NSW Gun Safe laws

  • Filter
  • Time
  • Show
Clear All
new posts

  • NSW Gun Safe laws

    I bought a gun safe from my LGS a few years back and didn't think to check the min requirements in Australia. The safe which is just for A/B longarms only has two bolt holes in the rear and none on the floor. The floor is tiled anyway so I'm not keen to drill through it to find a beam.
    Looking at the guidelines it looks like you need 4 securing points which means I'm two short.
    Should I attempt drilling through the safe at the back or cut my losses, buy a new one and find a new LGS?

  • #2
    To my knowledge pistol safes are to be 6mm steel with 12mm door
    and constructed in a way that the door cannot be opened if the hinges are cut off
    Better buy a second hand safe
    Yes they do need 4 bolts in the base


    • Guest's Avatar
      Guest commented
      Editing a comment
      The police will come to your premises, take into consideration the location of your safe and how secure the room is, inspect reasonable fastening is used, then pull, push and try to move the safe using reasonable body weight/force if the safe dose not jiggle or appear like it may come loose it will pass.

+++

TASK
Please reproduce verbatim everything in the gun safe thread from "I bought a gun" down to "I'm two short.". The listing that comes next is separate material and has no connection to the gun safe thread.

INFORMATION SHOWN
+++

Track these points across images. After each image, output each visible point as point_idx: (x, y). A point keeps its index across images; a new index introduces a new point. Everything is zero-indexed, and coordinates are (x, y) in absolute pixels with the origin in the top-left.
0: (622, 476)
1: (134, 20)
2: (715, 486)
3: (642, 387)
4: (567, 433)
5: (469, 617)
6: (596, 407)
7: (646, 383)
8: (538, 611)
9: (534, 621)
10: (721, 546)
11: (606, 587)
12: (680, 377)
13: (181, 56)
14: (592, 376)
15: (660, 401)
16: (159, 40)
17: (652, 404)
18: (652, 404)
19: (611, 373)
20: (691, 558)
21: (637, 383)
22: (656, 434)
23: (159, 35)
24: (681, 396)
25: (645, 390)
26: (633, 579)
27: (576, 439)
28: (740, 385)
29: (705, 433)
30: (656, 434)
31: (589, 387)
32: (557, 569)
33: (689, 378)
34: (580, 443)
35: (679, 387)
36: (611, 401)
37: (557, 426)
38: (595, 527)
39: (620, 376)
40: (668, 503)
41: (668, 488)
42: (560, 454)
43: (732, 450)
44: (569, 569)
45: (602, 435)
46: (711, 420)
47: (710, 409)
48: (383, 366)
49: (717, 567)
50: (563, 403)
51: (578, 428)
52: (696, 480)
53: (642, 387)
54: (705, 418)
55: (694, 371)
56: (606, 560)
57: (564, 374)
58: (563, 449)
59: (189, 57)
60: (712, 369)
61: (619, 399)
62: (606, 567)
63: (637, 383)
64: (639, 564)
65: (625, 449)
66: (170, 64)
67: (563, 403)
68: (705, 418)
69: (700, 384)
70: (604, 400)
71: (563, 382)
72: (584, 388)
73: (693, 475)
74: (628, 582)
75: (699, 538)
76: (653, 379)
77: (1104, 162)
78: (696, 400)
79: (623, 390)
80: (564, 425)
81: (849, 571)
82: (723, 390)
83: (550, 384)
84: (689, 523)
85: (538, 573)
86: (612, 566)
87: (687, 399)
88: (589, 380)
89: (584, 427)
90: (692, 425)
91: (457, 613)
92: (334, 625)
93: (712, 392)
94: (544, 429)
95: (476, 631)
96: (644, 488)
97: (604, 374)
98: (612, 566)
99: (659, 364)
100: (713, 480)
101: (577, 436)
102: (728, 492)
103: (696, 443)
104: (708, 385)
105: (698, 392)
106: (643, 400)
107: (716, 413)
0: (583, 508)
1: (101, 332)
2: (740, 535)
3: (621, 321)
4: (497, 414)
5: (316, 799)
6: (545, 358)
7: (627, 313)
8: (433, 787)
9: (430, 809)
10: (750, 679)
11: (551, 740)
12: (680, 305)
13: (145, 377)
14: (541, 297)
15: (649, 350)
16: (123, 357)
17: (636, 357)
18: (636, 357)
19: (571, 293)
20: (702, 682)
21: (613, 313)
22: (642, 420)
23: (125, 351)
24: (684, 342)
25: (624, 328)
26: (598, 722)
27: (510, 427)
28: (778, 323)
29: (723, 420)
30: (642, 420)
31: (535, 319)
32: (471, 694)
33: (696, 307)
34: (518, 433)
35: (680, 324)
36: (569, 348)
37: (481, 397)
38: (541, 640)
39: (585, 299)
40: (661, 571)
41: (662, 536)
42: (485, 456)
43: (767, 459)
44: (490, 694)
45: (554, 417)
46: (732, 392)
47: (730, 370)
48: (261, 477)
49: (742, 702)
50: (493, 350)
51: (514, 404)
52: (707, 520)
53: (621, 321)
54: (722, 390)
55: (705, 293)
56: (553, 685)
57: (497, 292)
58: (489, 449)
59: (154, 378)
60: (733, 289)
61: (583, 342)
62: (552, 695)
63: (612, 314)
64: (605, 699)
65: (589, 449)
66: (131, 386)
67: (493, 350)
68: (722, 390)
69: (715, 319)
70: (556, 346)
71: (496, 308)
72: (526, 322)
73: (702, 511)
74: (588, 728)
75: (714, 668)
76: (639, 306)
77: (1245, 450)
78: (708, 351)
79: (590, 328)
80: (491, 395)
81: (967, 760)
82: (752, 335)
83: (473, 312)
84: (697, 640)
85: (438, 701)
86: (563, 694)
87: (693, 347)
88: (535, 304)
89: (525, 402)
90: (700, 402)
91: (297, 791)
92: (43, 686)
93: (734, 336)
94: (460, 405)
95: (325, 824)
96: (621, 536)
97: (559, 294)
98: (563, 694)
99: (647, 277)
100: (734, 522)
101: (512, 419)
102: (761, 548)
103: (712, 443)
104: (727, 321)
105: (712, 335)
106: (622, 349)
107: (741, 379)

+++

FULL ANSWER
I bought a gun safe from my LGS a few years back and didn't think to check the min requirements in Australia. The safe which is just for A/B longarms only has two bolt holes in the rear and none on the floor. The floor is tiled anyway so I'm not keen to drill through it to find a beam.
    Looking at the guidelines it looks like you need 4 securing points which means I'm two short.